Pelosi also said at a news conference that she and Kim discussed ways to boost cooperation on regional security and economic and climate issues.

Pelosi arrived in South Korea late on Wednesday following a brief stop in self-ruled Taiwan to the fury of China.

South Korean President Yoon Suk-yeol did not meet Pelosi due to his scheduled vacation this week, but held a 40-minute phone call with her where he promised close cooperation with the U.S. Congress, Deputy National Security Adviser Kim Tae-hyo said.

The presidential office in a separate press release said Yoon, during the phone call, expressed his hopes to meet Pelosi when he visits the United States.

South Korean media speculated that Yoon could be shunning meeting Pelosi in person to avoid antagonising China, after her visit to Taiwan outraged Beijing, which claims the self-governed island as its own.

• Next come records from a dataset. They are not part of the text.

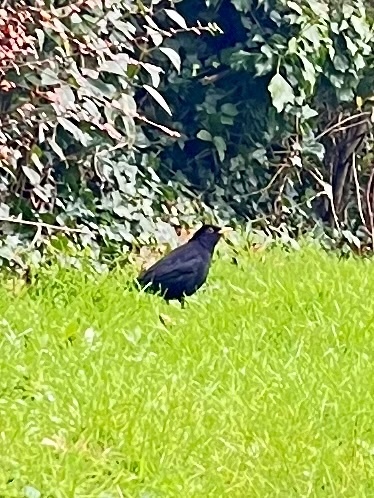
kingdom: Animalia
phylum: Chordata
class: Aves
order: Passeriformes
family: Turdidae
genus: Turdus
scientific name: Turdus merula
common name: Common blackbird
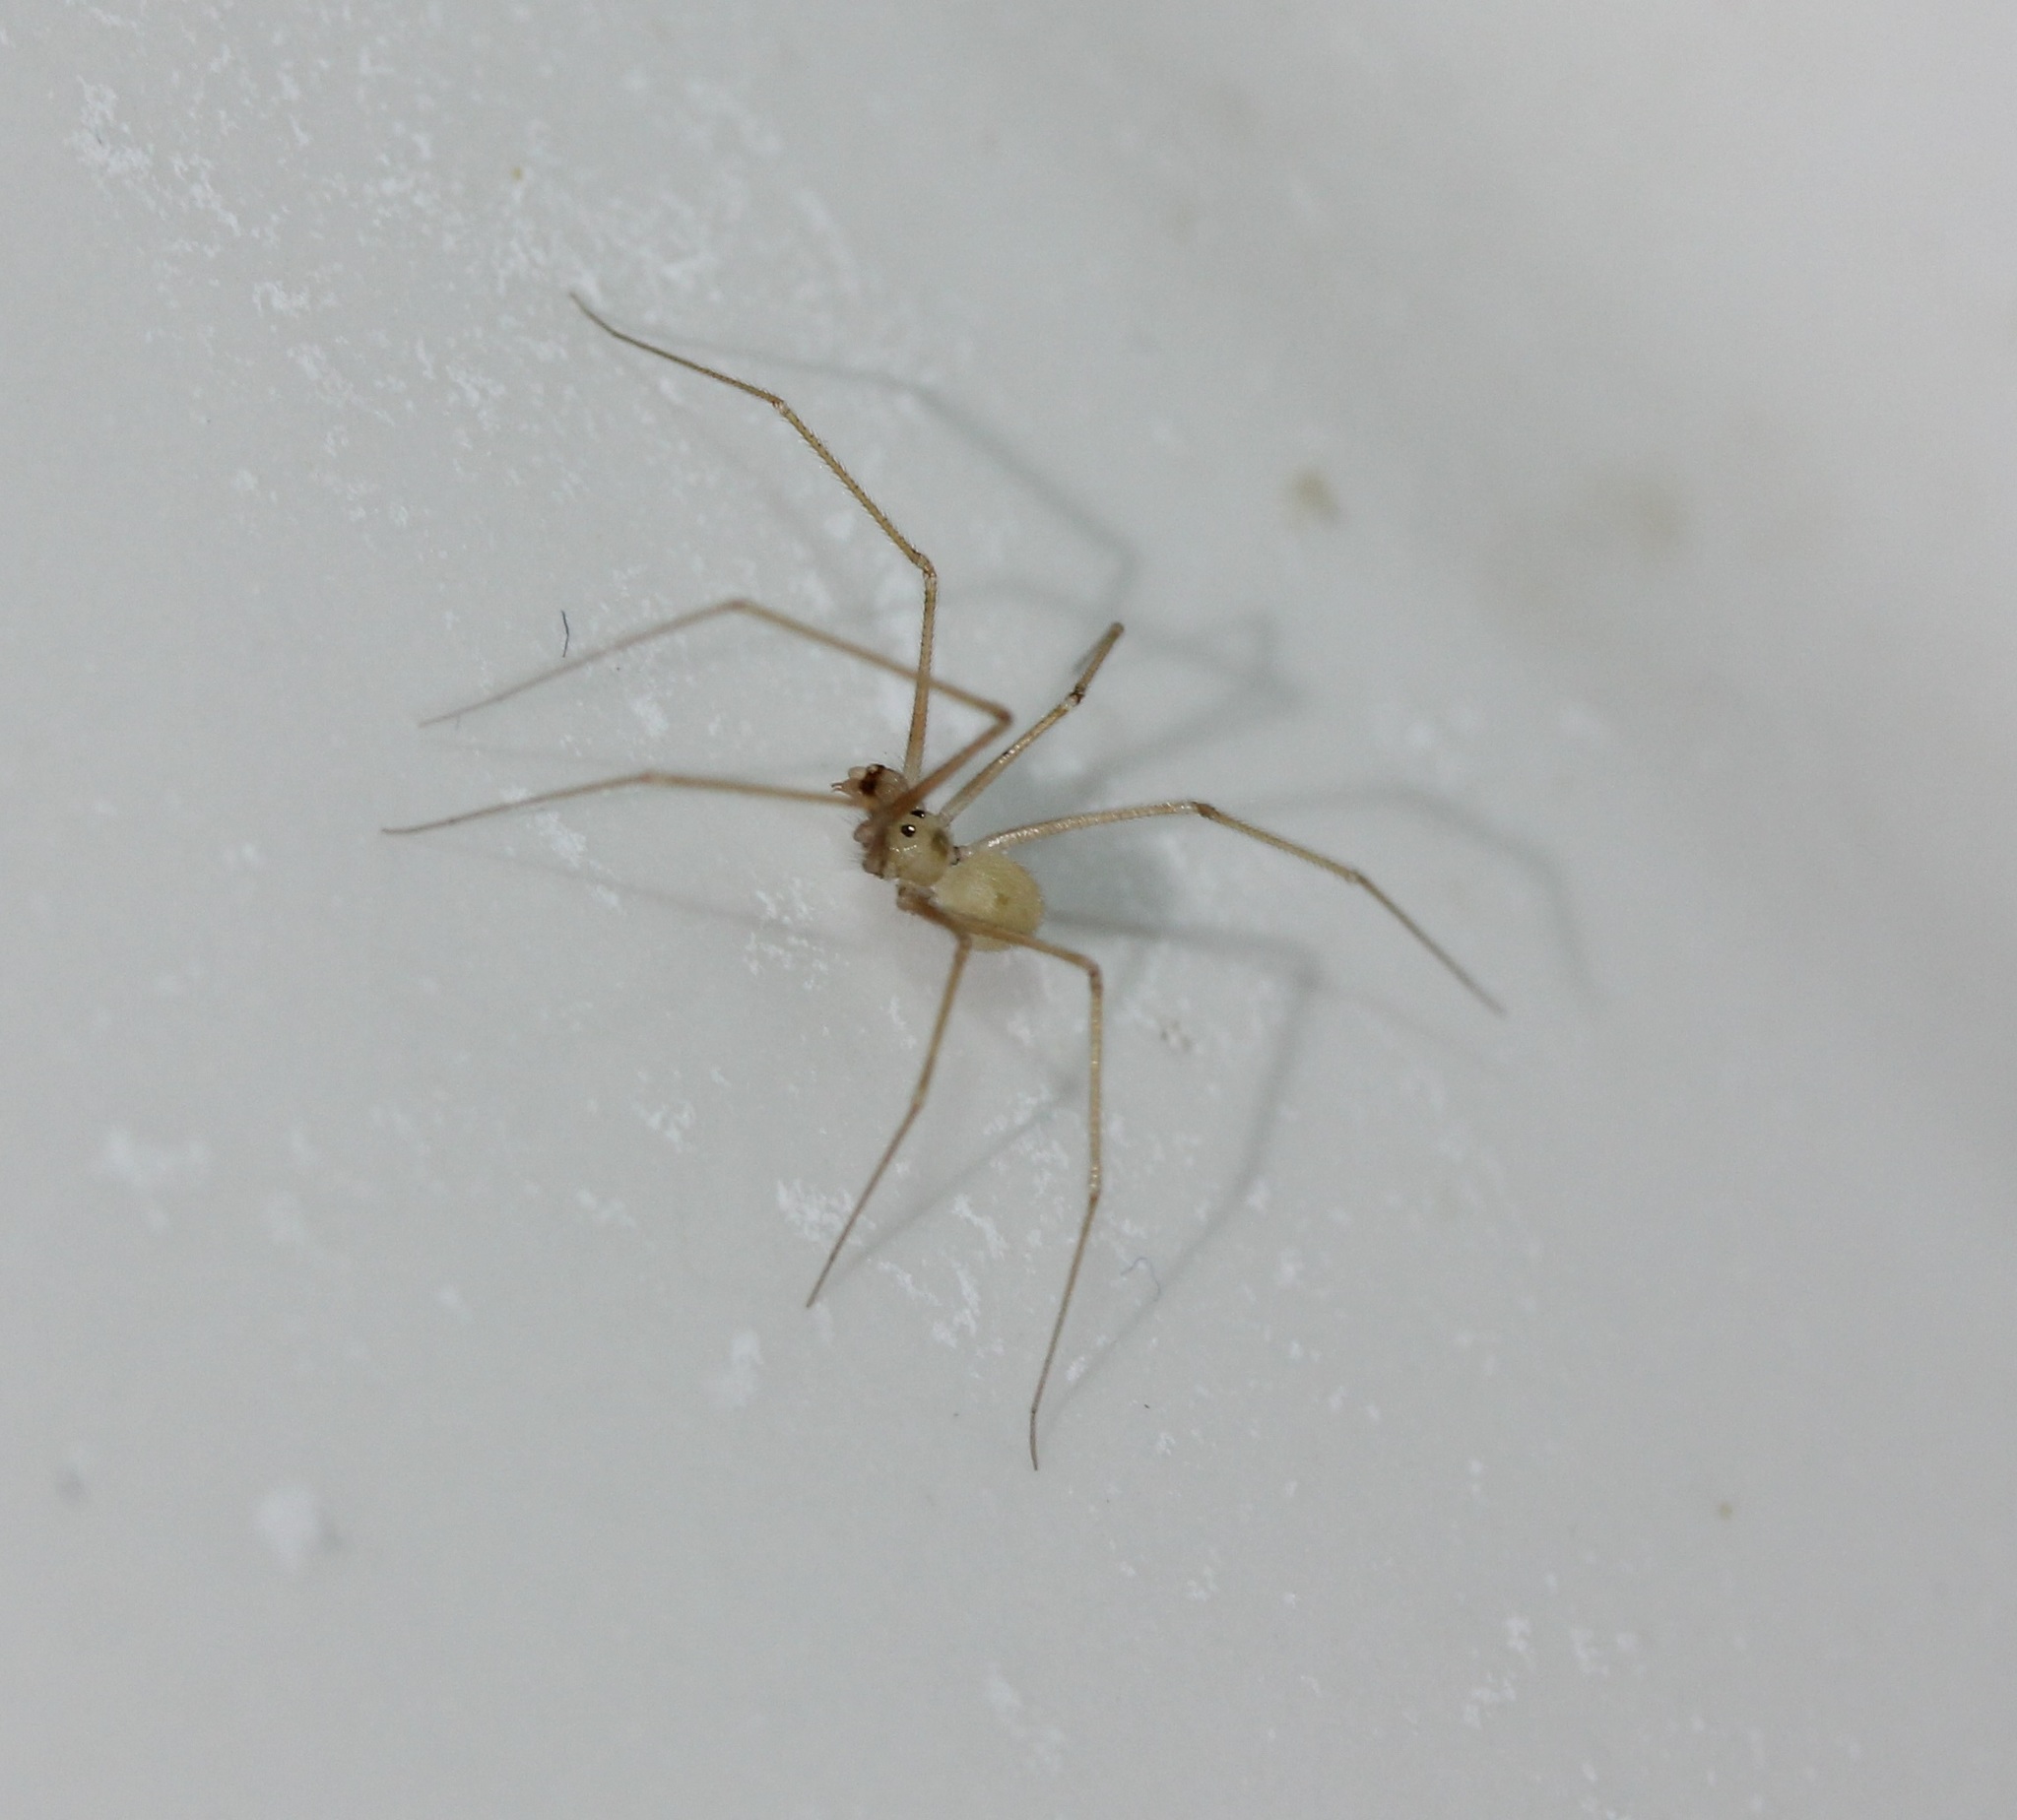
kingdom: Animalia
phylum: Arthropoda
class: Arachnida
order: Araneae
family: Pholcidae
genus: Spermophora
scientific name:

Choi Young-bum, senior presidential secretary for public relations, told reporters that “every decision was made in consideration of our national interest”, and that there will be no change in prioritising the South Korea-U.S. alliance.

Late Thursday night, Pelosi arrived in Japan, which earlier in the day said five Chinese ballistic missiles landed within its exclusive economic zone, part of military exercises launched by Beijing in response to her Taiwan visit.

Pelosi is scheduled to hold a breakfast meeting with Prime Minister Fumio Kishida on Friday.